Williams v. Eastpointe Community Schools
This text of Williams v. Eastpointe Community Schools (Williams v. Eastpointe Community Schools) is published on Counsel Stack Legal Research, covering District Court, E.D. Michigan primary law. Counsel Stack provides free access to over 12 million legal documents including statutes, case law, regulations, and constitutions.
Opinion
UNITED STATES DISTRICT COURT EASTERN DISTRICT OF MICHIGAN SOUTHERN DIVISION
RENITA M. WILLIAMS,
Plaintiff, Case No. 2:23-cv-12155
v. Honorable Susan K. DeClercq United States District Judge EASTPOINTE COMMUNITY SCHOOLS, and CHRISTINA GIBSON,
Defendants. _____________________________________/
ORDER GRANTING DEFENDANTS’ MOTION TO QUASH SUBPOENA (ECF No. 28)

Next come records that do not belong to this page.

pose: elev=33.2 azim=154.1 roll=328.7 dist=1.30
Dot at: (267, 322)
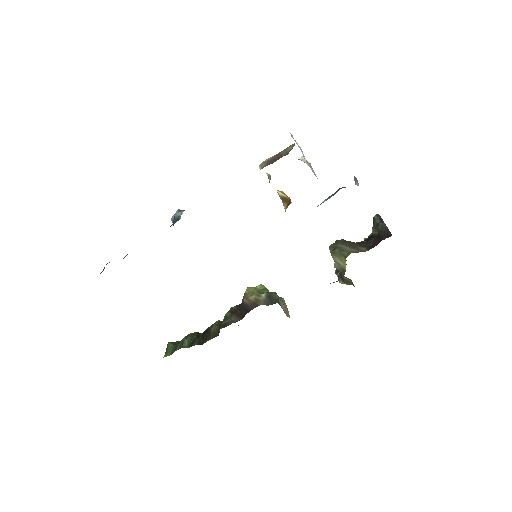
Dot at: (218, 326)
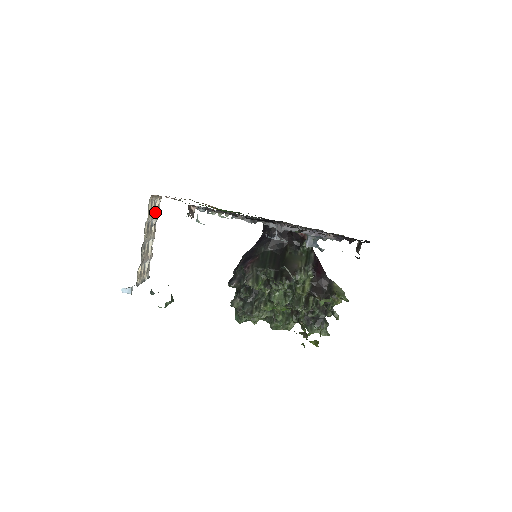
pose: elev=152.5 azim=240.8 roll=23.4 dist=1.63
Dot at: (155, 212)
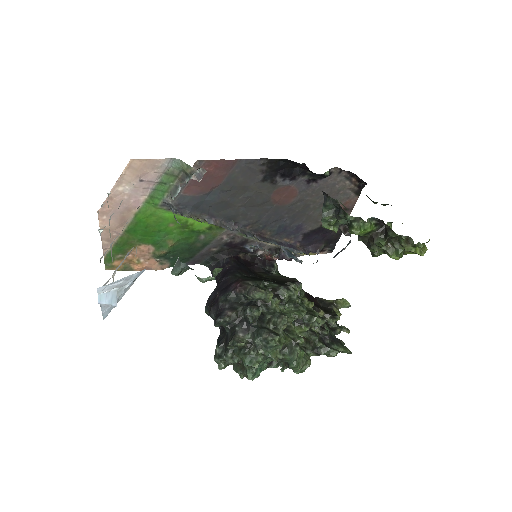
Dot at: occluded
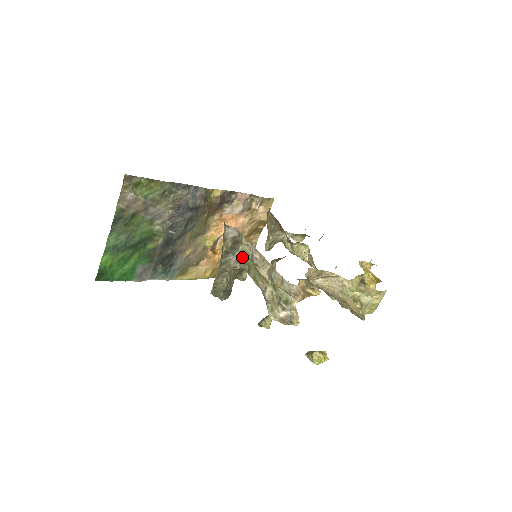
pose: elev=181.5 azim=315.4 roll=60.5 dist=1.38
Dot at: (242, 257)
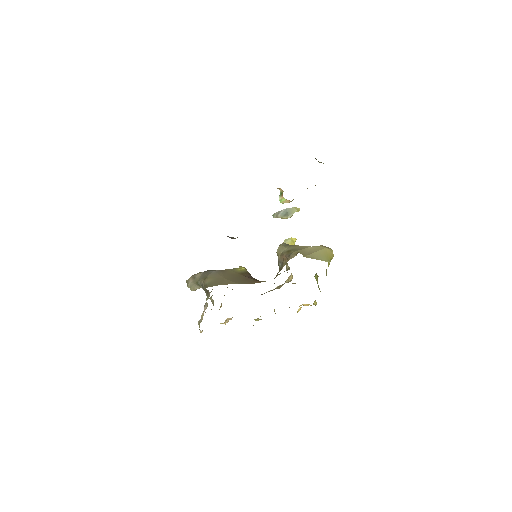
Dot at: occluded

In this case, Plaintiff Renita M. Williams, a former assistant principal for Eastpointe Community Schools, alleges that Defendants Eastpointe Community Schools and Christina Gibson discriminated and retaliated against her because of her race, and created a hostile work environment. See ECF No. 1. Fact discovery closed on January 2, 2025.1 See ECF No. 21. But over three months later—on April 8, 2025—Plaintiff served a subpoena on non-party Diane
1 On the same day that fact discovery closed, Defendants filed a motion to compel Plaintiff’s attendance at an independent medical examination (IME). ECF No. 24. On January 10, 2025, Counsel for all parties attended a virtual status conference, during which it was agreed that Plaintiff would attend an IME beyond the fact- discovery deadline due to scheduling conflicts. Importantly, however, no other exceptions to the fact-discovery cutoff were discussed. Haack, commanding her to appear for a deposition just eight days later. See ECF No. 28 at PageID.179–80.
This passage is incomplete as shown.